Why Arts Matter

For more than 50 years, South Carolina has made a public investment in the arts through the South Carolina Arts Commission.

Among other things, the results so far include:

  • $114 million in grants going back into our communities since 1967;
  • 30-plus years of the Arts in Basic Curriculum (ABC) Institute in our state, a partnership that provides leadership to achieve quality, comprehensive arts education for all students each year;
  • targeted grants and programs that help artists become entrepreneurs and fuel a $9.7 billion impact on the state’s economy;
  • access to arts commission grants, programs, and services in all 46 counties,
  • and a large and growing network of local arts providers statewide.

Our staff serves South Carolina in: arts learning, artist development, and community arts development. We help arts providers offer unique arts experiences to residents and visitors. From free poetry readings and gallery crawls to sweetgrass basketry workshops and ticketed dance, music, or theatre performances, they create an environment that contributes to quality of life from three “corner” counties of Oconee, Horry, and Beaufort to the 43 arranged inside.

FY23 impact

In FY23, the S.C. Arts Commission

  • distributed 623 grants totaling $11 million, which includes:
    • The SCAC made 619 annual grants totaling just less than $11 million to in-state artists, organizations, schools, or school districts.
    • Four grants totaling $95,025 went to partners based out of state that helped the SCAC accomplish its work in South Carolina.

See what programs are at work in which communities on our FY23 Impact Map.

We seek to improve the education of every child in this state in and through the arts.

As a founding partner in the Arts in Basic Curriculum (ABC) Institute, the S.C Arts Commission provides 440 schools professional development and grants to support standards-based arts education for all students. While “arts ed” is the gateway to lifelong participation in the arts, it also promotes success for students who might not respond to traditional academic approaches. Research reveals additional benefits: increased student engagement, workforce readiness, and 21st-century skills. These benefits are especially pronounced among students at the low end of the socioeconomic spectrum – an unfortunately large part of our population.

A summer STEAM camp by SCAC partner Engaging Creative Minds.

Arts education also grows creativity and is one of the only places in the school curriculum where you actively develop and practice it. Business and industrial leaders realize creativity must be the source and substance of good jobs for our state, countering jobs claimed by automation and overseas outsourcing. Through the S.C. Chamber of Commerce, they joined the S.C. Association of School Administrators and S.C. Council on Competitiveness to develop, propose, and convince the state board of education to adopt the Profile of the South Carolina Graduate in 2015, and the state legislature codified its principles in 2016.

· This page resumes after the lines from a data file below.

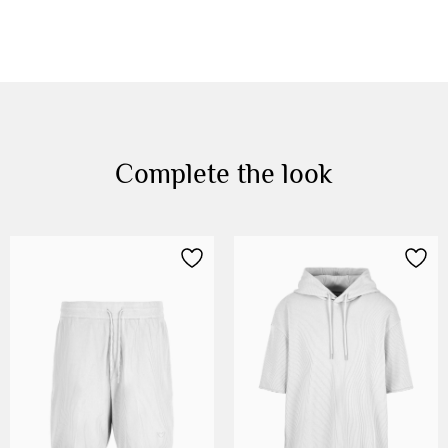
Complete the look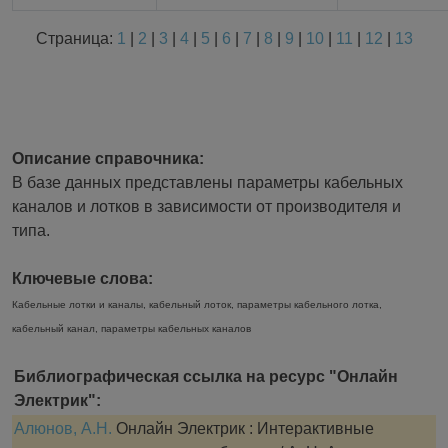
Страница:
1
|
2
|
3
|
4
|
5
|
6
|
7
|
8
|
9
|
10
|
11
|
12
|
13
Описание справочника:
В базе данных представлены параметры кабельных
каналов и лотков в зависимости от производителя и
типа.
Ключевые слова:
Кабельные лотки и каналы, кабельный лоток, параметры кабельного лотка,
кабельный канал, параметры кабельных каналов
Библиографическая ссылка на ресурс "Онлайн
Электрик":
Алюнов, А.Н.
Онлайн Электрик : Интерактивные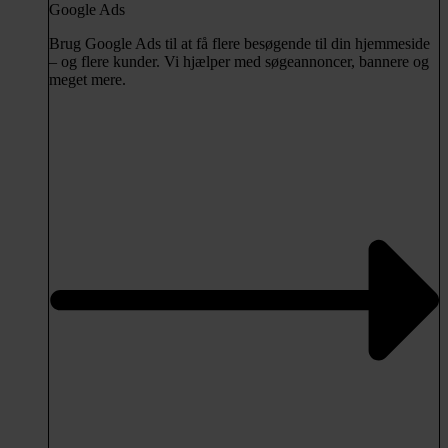
Google Ads
Brug Google Ads til at få flere besøgende til din hjemmeside
– og flere kunder. Vi hjælper med søgeannoncer, bannere og
meget mere.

From the start, the arts were a critical component of this rigorous system of standards that boasts unanimous support among educators, business leaders, and elected officials. The goal is to foster creativity, innovation, and critical thinking in our students by using an arts-enriched educational framework that provides world-class knowledge and life and career skills.

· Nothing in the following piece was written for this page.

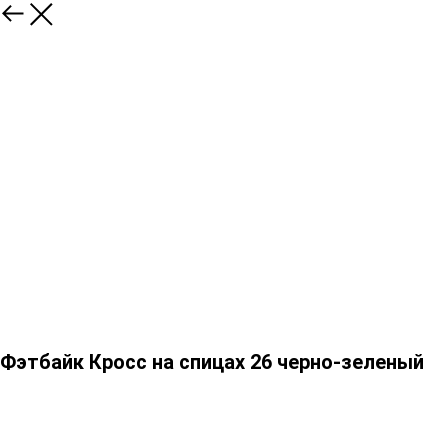
Фэтбайк Кросс на спицах 26 черно-зеленый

In February 2019, the S.C. Arts Commission and Palmetto State Arts Education released ground-breaking findings from participation in the 2018 Gallup Student Poll. Students in arts-rich South Carolina schools:

  • reported higher hope and engagement than the national mean,
  • beat the national and state mean scores even if their school had 75% or more participation in the Free or Reduced Price Lunch program,
  • and had better results the longer their school offered arts-rich an curriculum.

Though the Gallup Student Poll has surveyed 6 million children over 10 years, this was the first time it was used to look specifically at arts-rich schools.

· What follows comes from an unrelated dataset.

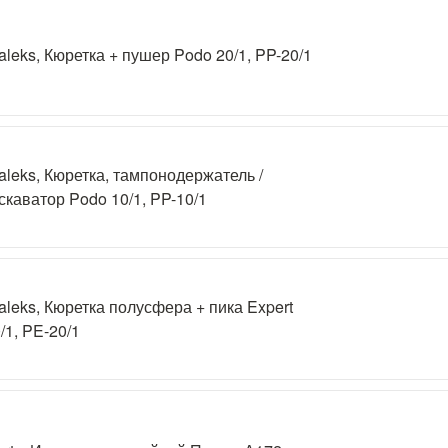
aleks, Кюретка + пушер Podo 20/1, PP-20/1
aleks, Кюретка, тампонодержатель /
скаватор Podo 10/1, PP-10/1
aleks, Кюретка полусфера + пика Expert
/1, PE-20/1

Helping creatives contribute economically is the nexus of arts education and artist development. It makes South Carolina competitive.

After all, a well-developed cadre of creatives need work here or they’ll move elsewhere. The $14 billion South Carolina arts and creative sector increases our state’s creative capital, and enhances competitiveness. The S.C. Arts Commission offers a host of artist development programs intended to help #SCartists grow as artists and, if they choose, as entrepreneurs.


Map of South Carolina with counties colored in dark blue if served by The Art of Community: Rural SC program.

Click to enlarge.

Where community development is concerned, the arts catalyze change.

We’re seeing renewal fostered by our The Art of Community: Rural SC program. What began in six rural, Lowcountry counties has spread to rural communities in 15 counties. Art of Community empowers new voices to take on old problems with creative approaches as they build new relationships, create pride of place, and inspire community building using arts and culture. This program is a national model for creative placemaking and was featured in a briefing in January 2018 at the National Press Club in Washington.

 


One final example of the arts’ public value is their broad, bipartisan support.

The arts, through the S.C. Arts Commission, maintain significant support from both parties in both chambers of the General Assembly, with legislators recognizing the benefits of the state’s half-century of investment.


The South Carolina Arts Commission serves our state by helping to address some of today’s, and tomorrow’s, critical challenges—using the arts.